Rurika Hamanaka, Tomoyuki Yokose, Yuji Sakuma, Masahiro Tsuboi, Hiroyuki Ito, Haruhiko Nakayama, Kouzo Yamada, Ryota Masuda, Masayuki Iwazaki

Abstract

Patients with pathologic stage (p-Stage) IA non-small cell lung cancer (NSCLC) have a good survival rate because of possible curative resection. However, up to 10% of these patients relapse postoperatively. To identify unfavorable prognostic factors, we retrospectively analyzed the clinicopathological features of p-Stage IA disease, focusing on vascular invasion. Of 467 patients with p-Stage I NSCLC, 335 were diagnosed with p-Stage IA or IB disease based on a lesion size ≤3 cm and the presence of pleural invasion (PL). Univariate and multivariate analyses of recurrence-free survival (RFS) were performed with age, sex, PL, and vascular invasion (blood vessel invasion [v] and lymphatic vessel invasion [ly]) as variables.

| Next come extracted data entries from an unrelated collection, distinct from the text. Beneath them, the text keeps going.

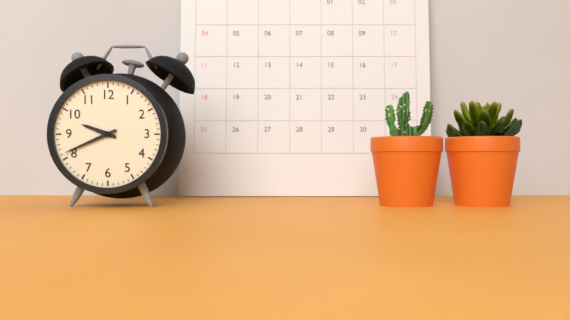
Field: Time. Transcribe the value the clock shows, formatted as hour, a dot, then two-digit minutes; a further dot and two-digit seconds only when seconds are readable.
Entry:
9.41
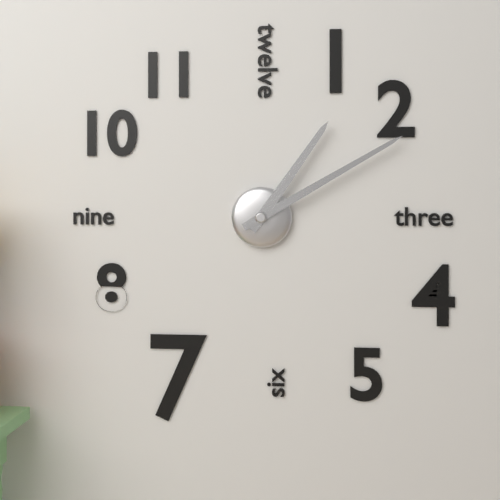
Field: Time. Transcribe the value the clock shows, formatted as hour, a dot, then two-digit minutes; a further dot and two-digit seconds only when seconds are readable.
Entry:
1.10
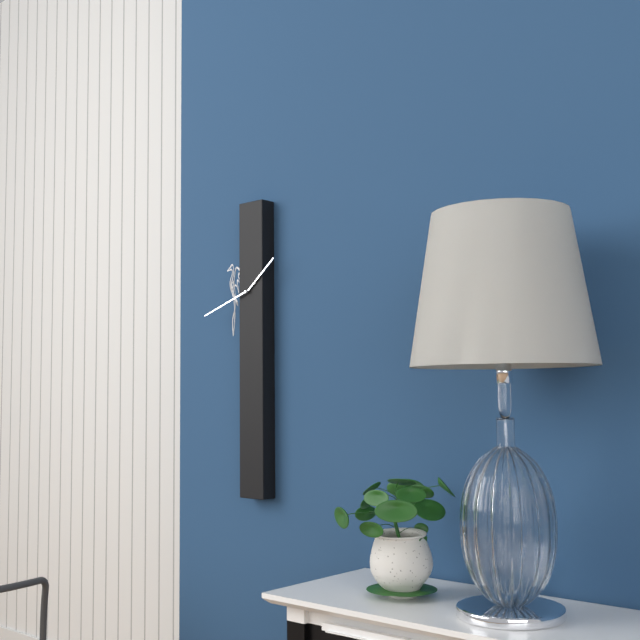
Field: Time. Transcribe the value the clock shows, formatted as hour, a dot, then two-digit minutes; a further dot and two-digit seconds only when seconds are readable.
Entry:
1.42
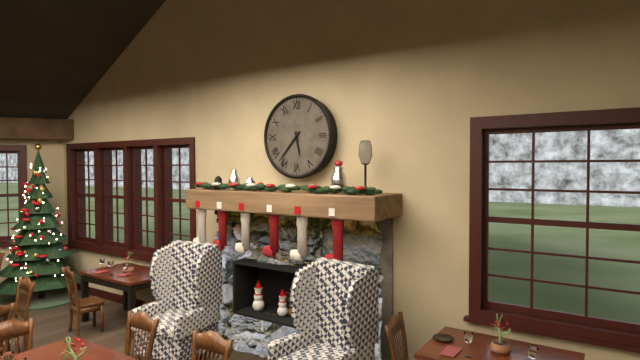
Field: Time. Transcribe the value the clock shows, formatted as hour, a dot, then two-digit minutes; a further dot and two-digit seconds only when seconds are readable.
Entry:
5.37
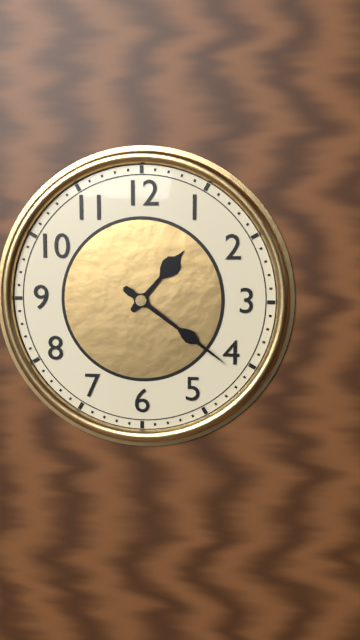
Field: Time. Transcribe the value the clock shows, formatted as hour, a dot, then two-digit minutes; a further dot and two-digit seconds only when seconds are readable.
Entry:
1.21
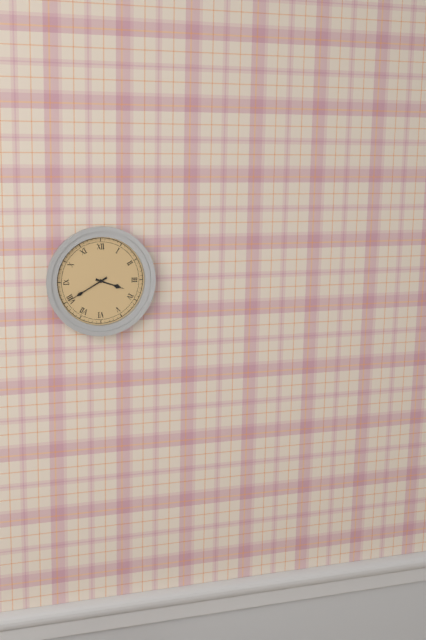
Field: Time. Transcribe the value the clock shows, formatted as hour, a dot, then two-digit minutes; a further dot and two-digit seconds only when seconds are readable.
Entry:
3.40
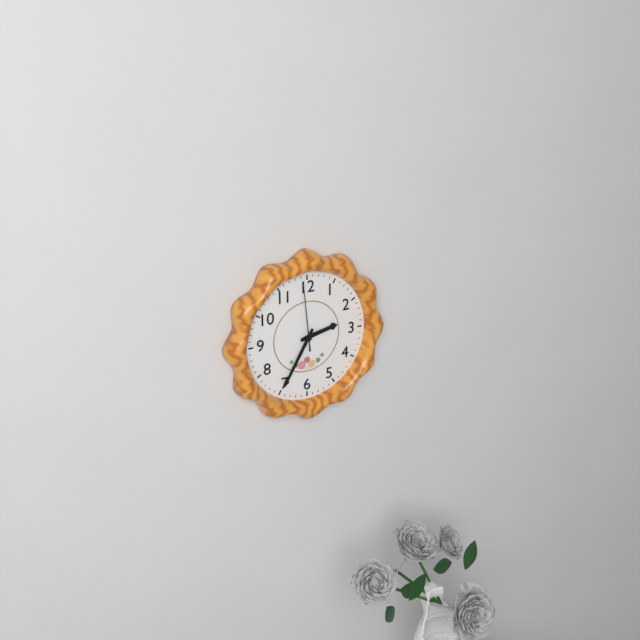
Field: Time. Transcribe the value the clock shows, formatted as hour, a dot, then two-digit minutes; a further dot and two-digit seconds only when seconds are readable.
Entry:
2.35.59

To examine vascular invasion, hematoxylin-eosin (HE), Elastica van Gieson staining, and immunostaining with anti-podoplanin antibody were performed. The presence or absence of v and ly was recorded; the number of involved vessels was counted. Survival rates were obtained using the Kaplan-Meier method and log-rank test. Multivariate analyses were performed using the Cox proportional hazards model. RFS differed significantly between patients with no or one involved blood vessel (0 v or 1 v) and those with ≥2 involved vessels (≥2 v). Similarly, RFS differed significantly between patients with no lymphatic vessel involvement (0 ly) and those with one involved lymphatic vessel (1 ly). Thus, BVI(+) and BVI(-) were defined as ≥2 v and 0 v + 1 v, and LVI(+) and LVI(-) as ≥1 ly and 0 ly, respectively. BVI and LVI together represented tumor vessel invasion (TVI). On multivariate analyses, PL and TVI were independently associated with recurrence. Additionally, patients with p-Stage IA TVI(+) disease had a comparable recurrence rate to those with p-Stage IB disease. Similar to PL, TVI is an important factor increasing the likelihood of recurrence. As HE staining alone is insufficient for evaluating vascular invasion, specific staining is necessary. Moreover, patients with p-Stage IA TVI(+) disease had a recurrence rate comparable to those with p-Stage IB disease; therefore, further studies should aim to elucidate whether patients with p-Stage IA TVI(+) disease should be administered postoperative chemotherapy similar to that received by p-Stage IB patients. The virtual slide(s) for this article can be found here: http://www.diagnosticpathology.diagnomx.eu/vs/5213064891369688.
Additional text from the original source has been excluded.